Just as Republicans feared, it increasingly looks as if the Affordable Care Act is here to stay.
Even before Donald Trump became the GOP's lastest attempt to recapture the White House, Republican lawmakers were gradually moving toward a certain level of acceptance of Obamacare.
Despite voting to repeal the landmark health law, over and over again, many were clearly hesitant to undo parts of the law that so many of their constituents had come to enjoy, including the Medicaid expansion and the subsidized private plans offered through Healthcare.gov.
Recommended For You
Faced with the very likely prospect of another Democratic administration, however, Republicans are likely moving even closer to permanently shelving their plans to repeal the ACA. Instead, reports Modern Healthcare, some Republicans are pondering a "grand bargain" with a President Hillary Clinton about the future of the ACA. They believe they could shape the law to reflect a more market-based approach to health care.
Some of the compromises could be achieved simply through negotiations with a Clinton administration.

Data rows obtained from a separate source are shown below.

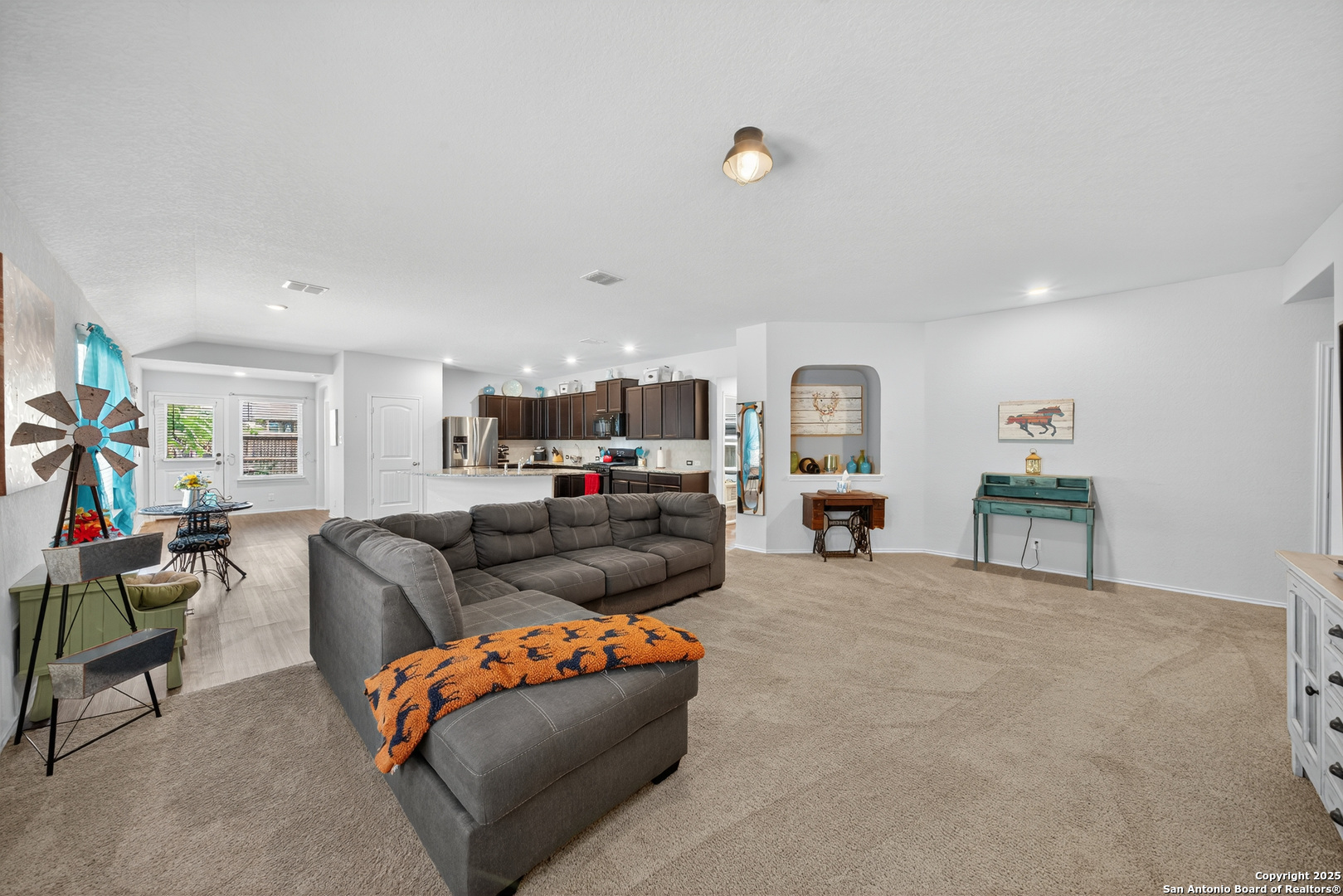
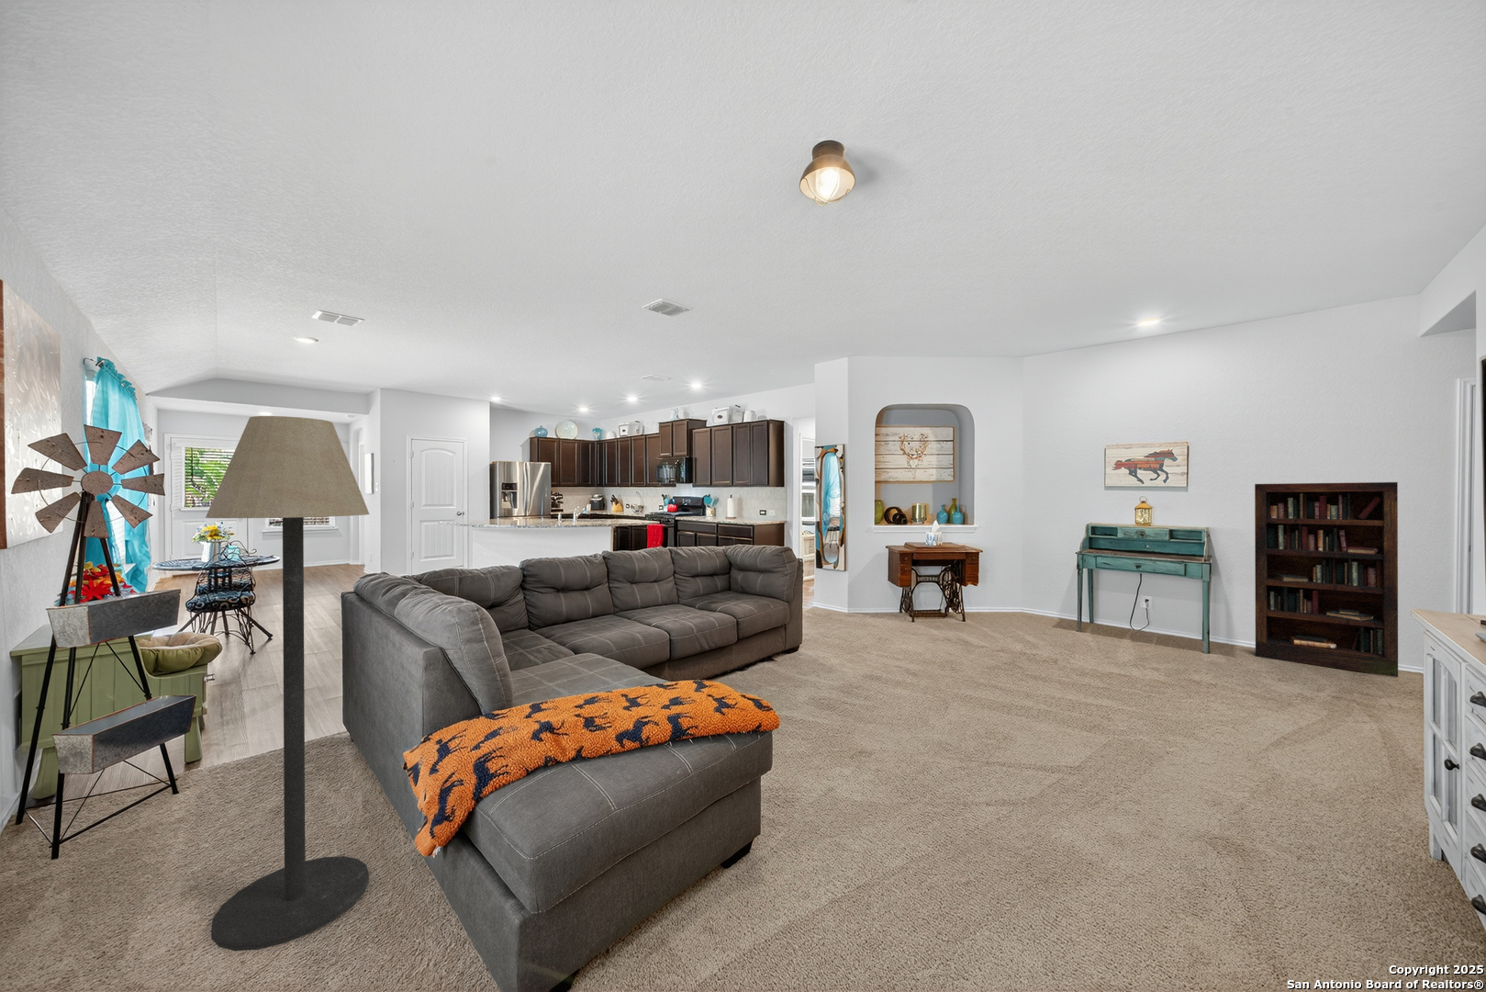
+ bookcase [1254,482,1399,678]
+ floor lamp [205,415,370,951]
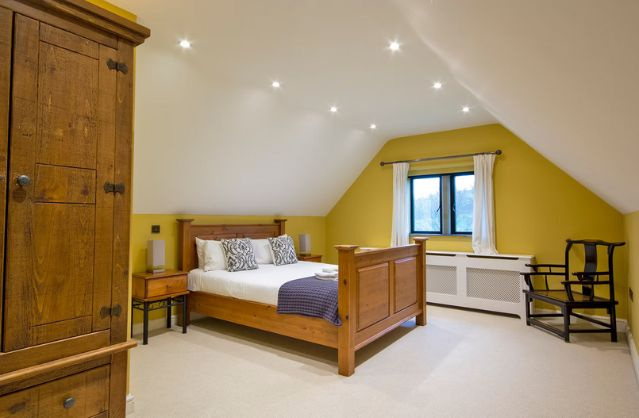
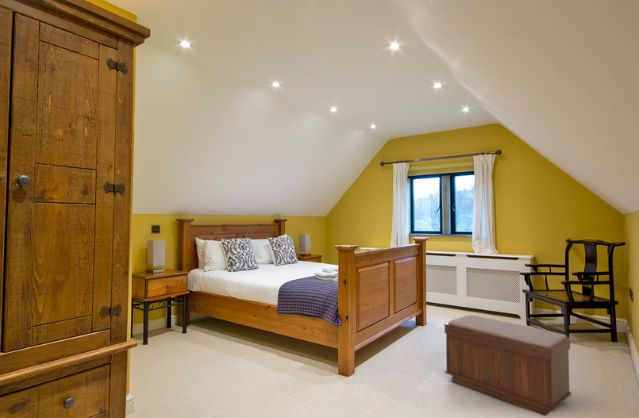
+ bench [444,314,572,417]
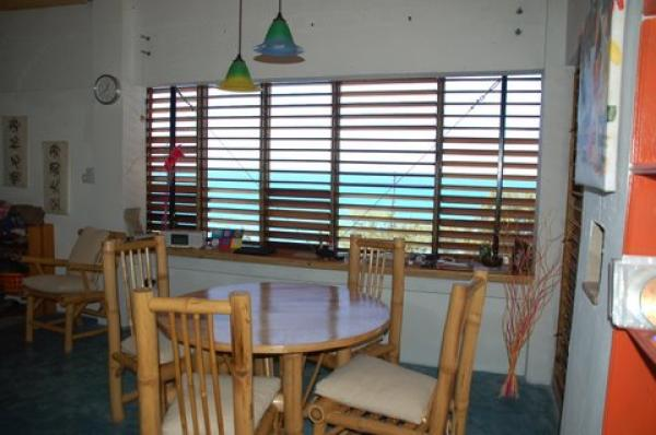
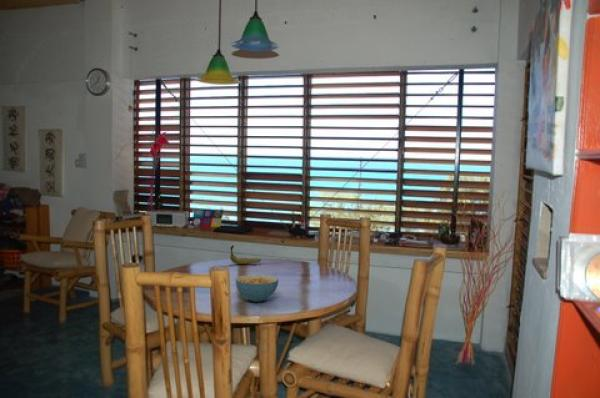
+ banana [229,244,262,265]
+ cereal bowl [235,274,279,303]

One area of focus for conservatives is federal waivers to states that allow them to impose slightly different rules for their Medicaid programs, including requirements that beneficiaries of certain income levels be charged premiums.
The Obama administration has already granted a number of such waivers to GOP-run states that would not have embraced the Medicaid expansion otherwise, but conservatives hope to make such waivers easier to obtain or more widespread.
More fundamental changes to the ACA would require legislation, which would likely be harder to do. Barring a historic landslide election, power in Congress will likely be split, with Republicans in control of the House and Democrats either in control of the Senate or (at the very least) with enough votes to block legislation through filibuster.
If Trump loses as badly as current polling suggests, Republicans may be humbled enough to negotiate, but Democrats will likely feel even more emboldened to push the landmark law to the left, as Clinton has suggested she would do throughout her primary campaign against Bernie Sanders.
"It might be easier (to cut a deal) if Clinton is president," John Goodman, a conservative health policy strategist, told Modern Healthcare. "The problem is the Democrats can't be seen to be repealing Obamacare, and the Republicans can't be seen making Obamacare work better."
Democrats might be in a mood to compromise, however, if it is needed to save the existing parts of Obamacare.
With the exchanges threatened by the potential departures of major insurers, which claim they cannot turn a profit, the way to save the system might require a big appropriation of federal funding to increase subsidies to the exchanges, both to help consumers afford their plans and to help offset the losses that insurers are experiencing.